Acheter le S&P 500 donne l’impression de miser sur l’ensemble des grandes entreprises américaines. Pourtant, derrière cet indice se cache un choix important : laisser les plus grandes capitalisations prendre toujours plus de poids, ou au contraire répartir l’exposition de manière beaucoup plus homogène. Le S&P 500 classique et sa version Equal Weight (ou équipondéré) détiennent les mêmes 500 sociétés, mais leur comportement peut être radicalement différent selon le cycle de marché.
Le poids des géants fait toute la différence
Le S&P 500 traditionnel est pondéré par capitalisation : plus une entreprise prend de la valeur en Bourse, plus son poids augmente automatiquement dans l’indice. Ce mécanisme a largement profité aux investisseurs ces dernières années, avec la domination des méga-capitalisations technologiques et l’essor des investissements liés à l’intelligence artificielle.
À l’inverse, le S&P 500 Equal Weight attribue environ 0,2% à chaque société, avec un rééquilibrage trimestriel. Les gagnants sont donc régulièrement réduits tandis que les « retardataires » sont renforcés.
Cette différence change profondément l’exposition du portefeuille. Dans les données publiées par Invesco jusqu’en juin 2026, les 100 premières capitalisations représentaient environ 75% du S&P 500 classique, contre seulement 20% de l’Equal Weight. À l’inverse, les 100 dernières ne représentaient que 2% du premier, contre 20% du second.
Au 31 juillet 2026, le S&P 500 affichait une performance annualisée de 13,2% sur dix ans, contre 9,9% pour l’Equal Weight.
Cette surperformance s’explique principalement par la concentration des bénéfices et de la création de valeur sur quelques grandes entreprises. Lorsque les principaux moteurs du marché sont précisément les sociétés qui représentent les plus gros poids de l’indice, la pondération par capitalisation devient particulièrement efficace.
Le phénomène est particulièrement visible depuis 2023, avec l’accélération des investissements dans l’intelligence artificielle, les semi-conducteurs et le cloud.
Mais l’Equal Weight a déjà connu son heure de gloire
Cette domination n’est toutefois pas une règle permanente.
Après l’éclatement de la bulle Internet, l’Equal Weight avait largement surperformé. Entre janvier 2003 et avril 2023, il affichait une performance annualisée de 11,5%, contre 10,3% pour le S&P 500 classique.
Pourquoi ? Parce que la croissance s’était progressivement diffusée au-delà des grandes valeurs technologiques. Les financières, industrielles, matériaux et autres secteurs cycliques avaient alors davantage participé à la hausse.
L’Equal Weight bénéficie justement de ce type d’environnement, lorsque la performance se répartit entre un grand nombre d’entreprises, donner un poids similaire à chaque société permet de capter plus efficacement l’élargissement du marché.
La diversification ne protège pas de tout
L’un des pièges serait toutefois de considérer l’Equal Weight comme une version moins risquée du S&P 500.

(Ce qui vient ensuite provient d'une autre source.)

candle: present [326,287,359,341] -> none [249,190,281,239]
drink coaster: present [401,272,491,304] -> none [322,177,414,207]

Son exposition aux entreprises situées plus bas dans l’indice lui donne davantage de sensibilité aux valeurs cycliques et à la conjoncture économique. Les financières, industrielles, matériaux ou entreprises de taille relativement plus faible y occupent mécaniquement davantage de place.

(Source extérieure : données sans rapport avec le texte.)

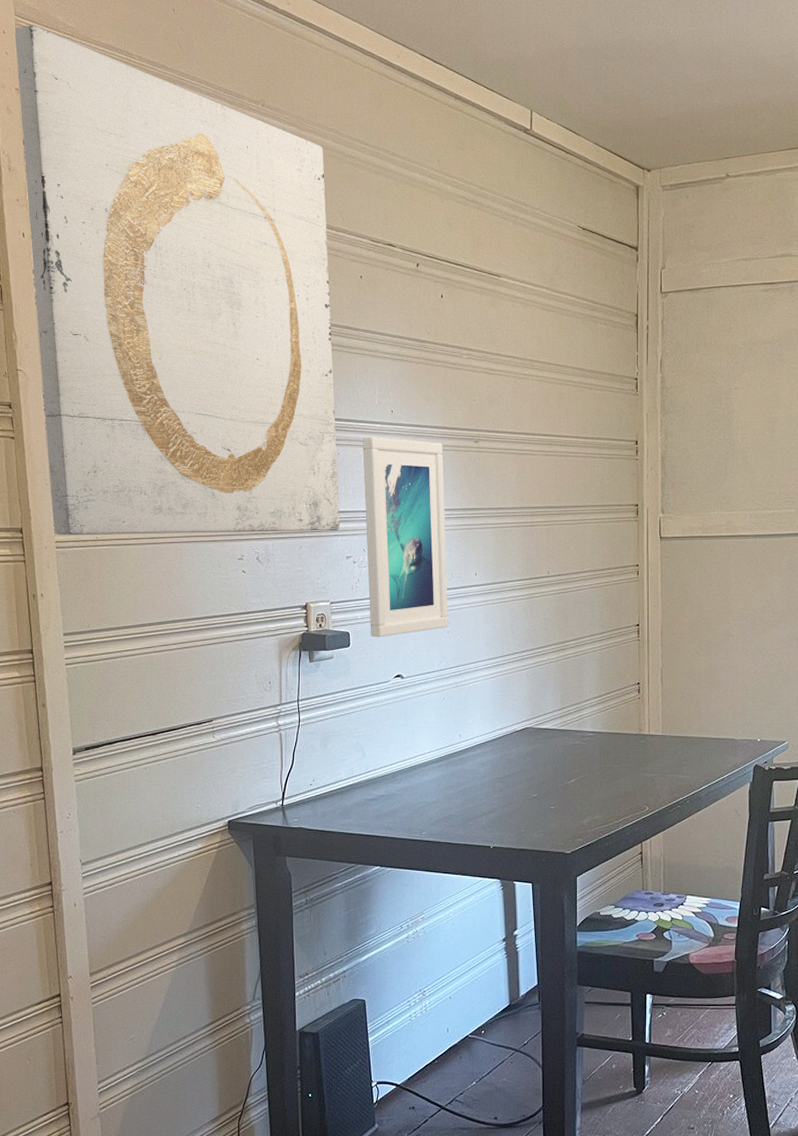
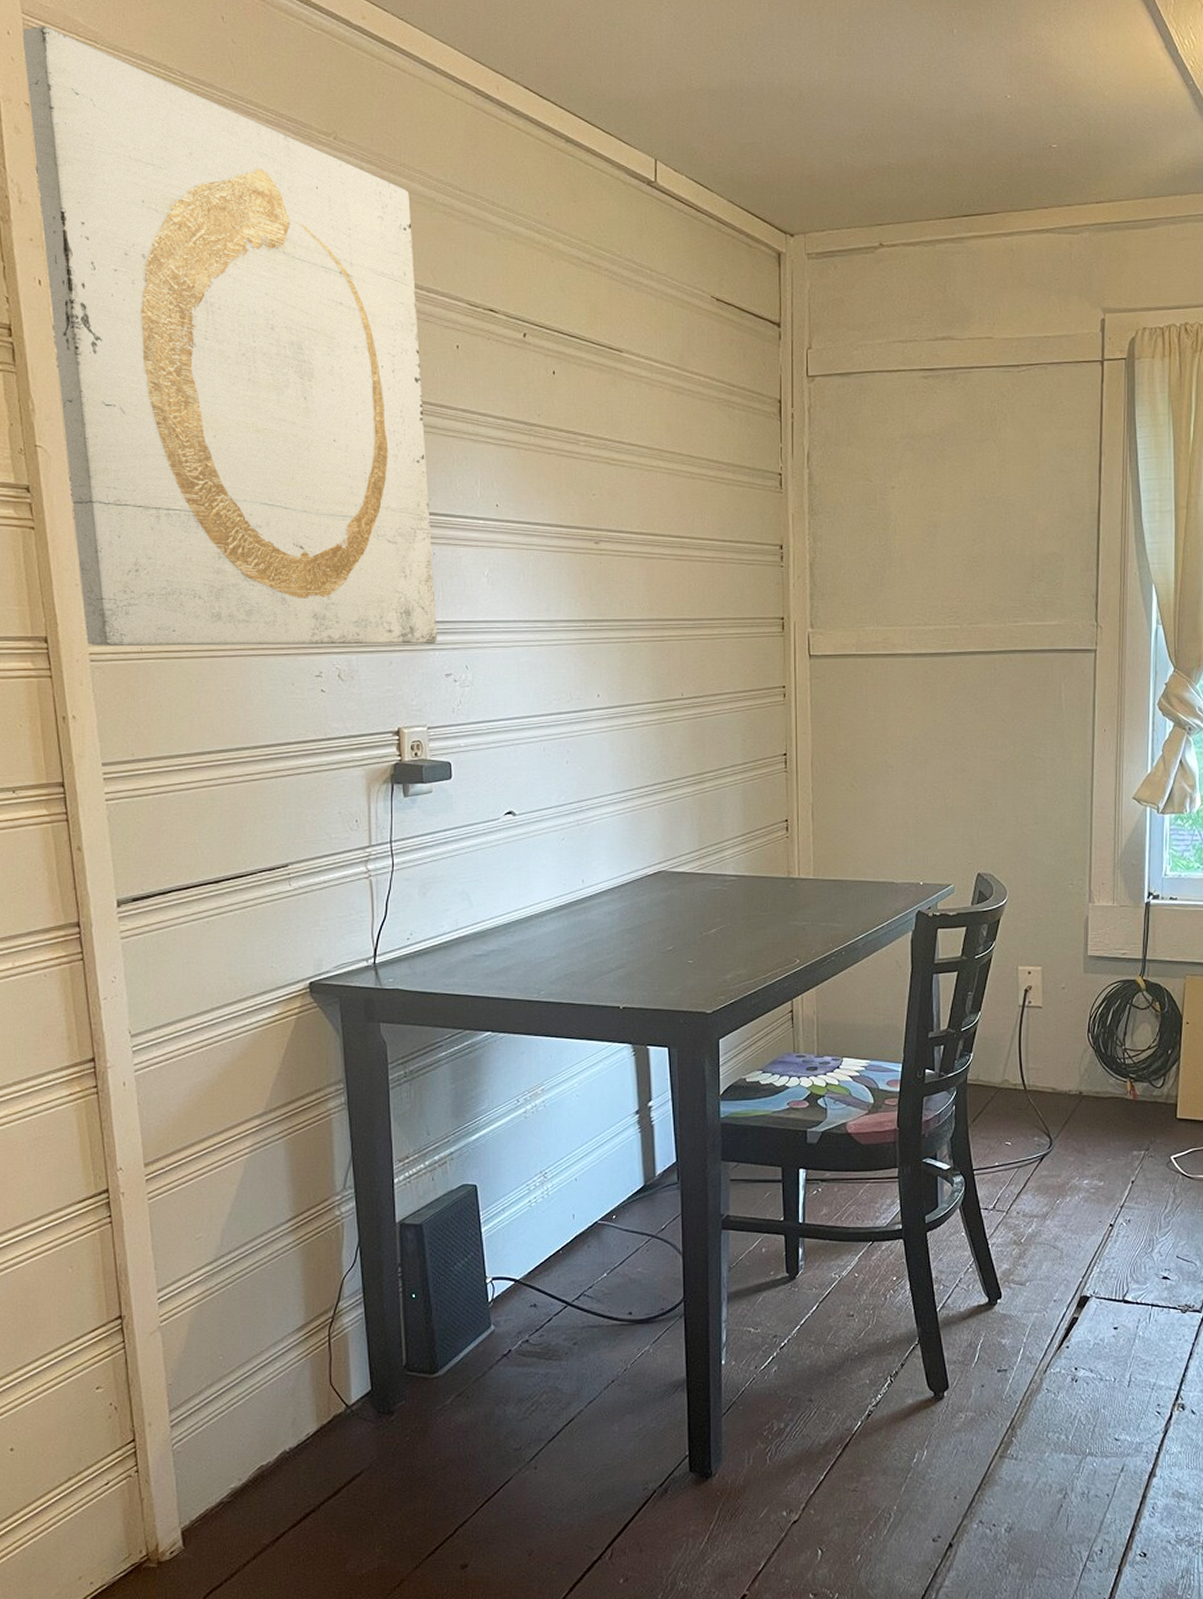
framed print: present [363,436,448,638] -> none [463,534,567,769]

Lors d’une crise systémique, cette caractéristique peut devenir un handicap. La crise financière de 2008 l’a parfaitement démontré : les deux indices ont fortement chuté.
Sur les quinze années terminées en juillet 2026, la volatilité annualisée atteignait 15,5% pour l’Equal Weight contre 14,3% pour le S&P 500. Sur dix ans, elle était de 16,5% contre 15,3%.
L’Equal Weight réduit donc la concentration, mais intrinsèquement n’est pas moins risqué mesuré par la volatilité.
L’Equal Weight est favorisé lorsque la croissance des bénéfices se diffuse largement et que les valeurs cycliques prennent le relais. Le S&P 500 classique reste, lui, mieux positionné si les méga-capitalisations continuent de concentrer la croissance et les investissements liés à l’IA.
Le rééquilibrage de l’Equal Weight constitue également un avantage et une contrainte : il oblige à vendre une partie des gagnants et à renforcer les retardataires. Cette mécanique fonctionne bien lorsque le leadership change, mais moins lorsque quelques entreprises dominent durablement le marché.
Le véritable indicateur à surveiller reste donc la « profondeur » du marché. Si la hausse continue de s’étendre aux entreprises situées en dehors des géants technologiques, l’Equal Weight pourrait progressivement réduire son retard. À l’inverse, si l’IA continue de concentrer l’essentiel de la croissance bénéficiaire, le S&P 500 traditionnel devrait conserver son avantage.